The Challenge

MRover's primary goal is to win the University Rover Challenge (URC). Student teams from all over the world compete in the URC to design and build the best rover for assisting future astronauts. The URC is hosted by The Mars Society, the largest advocacy group for the exploration and settlement of Mars, and it takes place at the Mars Research Station in the Utah Desert. The competition consists of four events:

  • Extreme Retrieval and Delivery - Traveling over tough terrain
  • Equipment Servicing - Manipulating various pieces of equipment with the robotic arm
  • Science Cache - Acquiring soil from a chosen site and evaluating it for signs of life
  • Autonomous Navigation - Driving to GPS coordinates and searching for markers nearby.
The teams must be able to maneuver their rovers through the unpredictable, rocky terrain using only the cameras on their rovers, simulating the experience of driving a rover on Mars. In light of recent interest in autonomy, the URC implemented an autonomous navigation task in 2017, adding an additional software challenge to the competition.

Mechanical Team

Robotic Arm

The Robotic Arm subteam designs and builds a multiple degree-of-freedom robotic arm responsible for completing tasks in the "Equipment Servicing" and "Extreme Retrieval and Delivery" portions of the competition. The arm is able to lift objects, open drawers, push buttons, type on a keyboard, and accomplish other precise movements.

Sample Acquisition

The Sample Acquisition subteam is responsible for collecting and transporting soil to our onboard instruments. They design and build drills and other devices to extract and intake the samples In addition, they analyze rocks in-situ using a microscope and other probes. (Not accepting new members in Winter 2020)

Chassis and Mounts

The Chassis and Mounts subteam develops a lightweight and strong carbon fiber chassis that is optimized for all our sub-systems. They also develop our gimbal camera for operation and are responsible for creating the physical electrical box and providing wire management for a professional-looking rover. (Not accepting new members in Winter 2020)

Mobility

The Mobility subteam builds the drive and suspension systems that protect sensitive onboard equipment while the rover navigates through rocks and rough terrain. Their latest designs experiment with differential systems, compliant wheels with custom tread, flexible 3D printing, and 4-bar linkage shock suspensions. (Not accepting new members in Winter 2020)

Science Team

Science

The Science subteam is responsible for developing tests to analyze collected samples for signs of life and selecting equipment to monitor for evidence of life around the rover. They research different indicators of life, identify a possible test for that indicator, and then design a way for the test to happen on board the rover in partnership with Instrumentation and Sample Handling as well as Sample Acquisition.
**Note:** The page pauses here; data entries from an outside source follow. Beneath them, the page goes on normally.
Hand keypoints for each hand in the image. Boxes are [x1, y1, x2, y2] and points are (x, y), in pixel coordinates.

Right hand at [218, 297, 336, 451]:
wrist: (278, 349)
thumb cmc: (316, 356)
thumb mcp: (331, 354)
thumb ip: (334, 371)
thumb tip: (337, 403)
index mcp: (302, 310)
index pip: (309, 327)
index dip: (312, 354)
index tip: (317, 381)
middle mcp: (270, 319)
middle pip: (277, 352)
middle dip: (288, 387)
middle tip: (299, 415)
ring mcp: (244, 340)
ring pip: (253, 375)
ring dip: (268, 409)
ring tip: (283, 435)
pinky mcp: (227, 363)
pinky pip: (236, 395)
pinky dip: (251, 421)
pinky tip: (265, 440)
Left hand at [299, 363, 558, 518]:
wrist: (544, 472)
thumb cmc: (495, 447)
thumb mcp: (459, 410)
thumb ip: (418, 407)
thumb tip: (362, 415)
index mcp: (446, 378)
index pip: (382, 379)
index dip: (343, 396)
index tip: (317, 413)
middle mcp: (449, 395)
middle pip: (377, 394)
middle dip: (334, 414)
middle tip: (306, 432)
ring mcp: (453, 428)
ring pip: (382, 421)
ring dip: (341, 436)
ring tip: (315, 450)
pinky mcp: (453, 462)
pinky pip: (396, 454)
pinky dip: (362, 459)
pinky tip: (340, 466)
Instrumentation and Sample Handling

The Instrumentation and Sample Handling subteam is responsible for developing in situ life detection hardware for the rover. They work closely with Sample Acquisition to analyze soil samples, as well as with Science to implement their strategy for finding extinct or extant life using technology designed for and mounted on our rover.

Software Team

Autonomous Navigation

The Autonomous Navigation subteam develops high-level, abstracted code that allows the rover to traverse desert terrain and reach desired waypoints, avoid obstacles, and search for field markers. They also work closely with the Computer Vision team and employ GPS, magnetometers, IMUs, and other sensors to achieve the goals of navigation and localization.

Computer Vision

The Computer Vision subteam develops high level code to analyze information gathered from onboard cameras, and to process that information to guide the rover's navigation. This subteam works closely with Autonomous Navigation, providing them with useful information to improve the rover's autonomous operation.

Teleoperation

The Teleoperation subteam works with communications between base station and the rover. They maintain the GUI used by human drivers to control the rover and develop control solutions for complex systems (such as our robotic arm) to improve accuracy and usability.

Hardware Interface

The Hardware Interface subteam writes low-level driver code that allows the other programming subteams to utilize the electronic equipment on the rover. They work primarily with libraries in C and python, provided by manufacturers, to abstract the functions needed by the other teams for easy use.

Electrical Team

Power

The Power subteam is in charge of providing power to the rover and managing the electronics box. They develop custom solutions to distribute power to key systems around the rover and partner with all mechanical subteams to design the best power delivery system for their needs. This year they look forward to building a custom battery.

Commands and Data Handling

The Commands and Data Handling subteam works on controlling actuators, receiving signals from sensors, and managing data connections from the electronics box to external components. They design custom printed circuit boards for sensor interfacing and motor control.

Communications

The Communications subteam is responsible for ensuring a strong, wireless RF communication link between the base station and the rover. This includes testing various radio and antenna equipment in a competition-like environment to select the best RF system for the rover.